Task goal:
Copy the data word for word, starting at the beginning of the data and ending at the line containing "At 2017, list", with both ends included. Leave the pictures out of your answer.

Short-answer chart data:
--- START ---

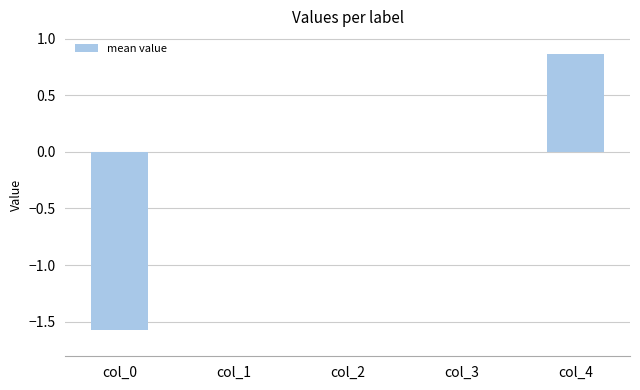

What is the sum of all values?

-0.7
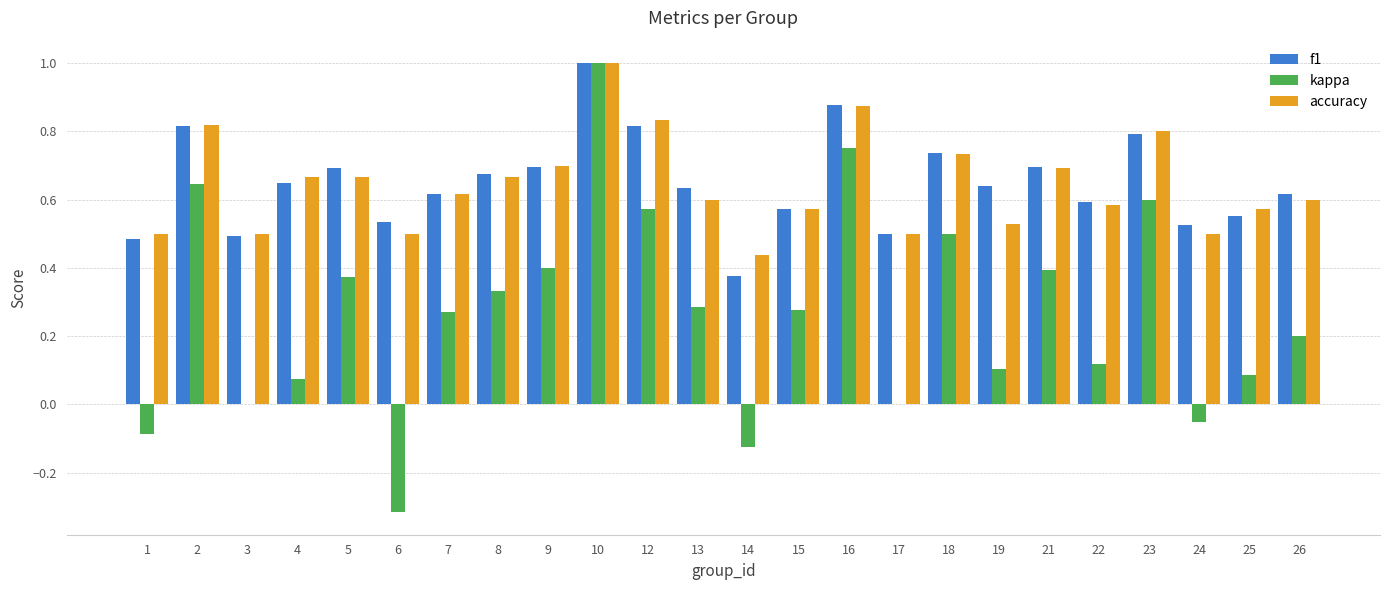

What is the greatest value displayed?

1.0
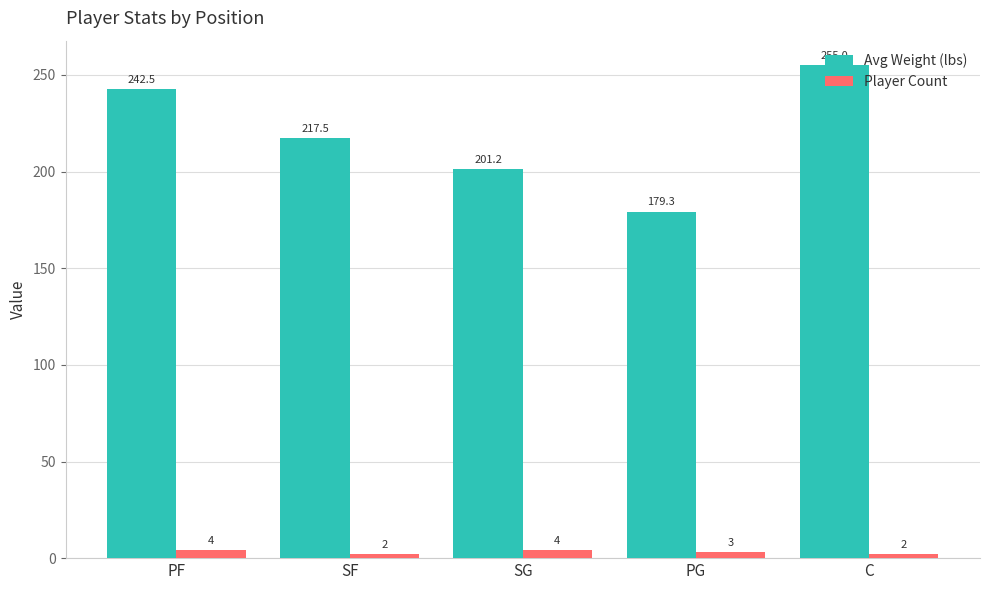

What is the sum of all Avg Weight (lbs) values?

1095.6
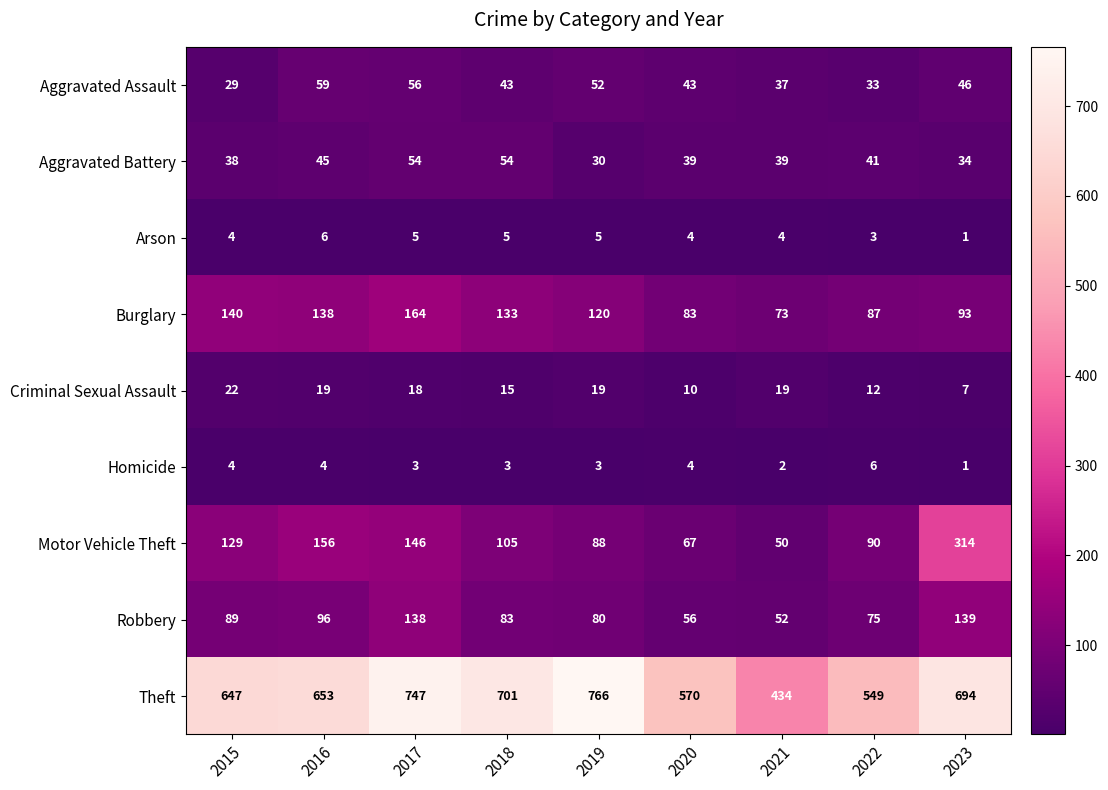

At 2017, list the series in order from smallest to largest.

Homicide, Arson, Criminal Sexual Assault, Aggravated Battery, Aggravated Assault, Robbery, Motor Vehicle Theft, Burglary, Theft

--- END ---

Result:
What is the sum of all values?

-0.7

What is the greatest value displayed?

1.0

What is the sum of all Avg Weight (lbs) values?

1095.6

At 2017, list the series in order from smallest to largest.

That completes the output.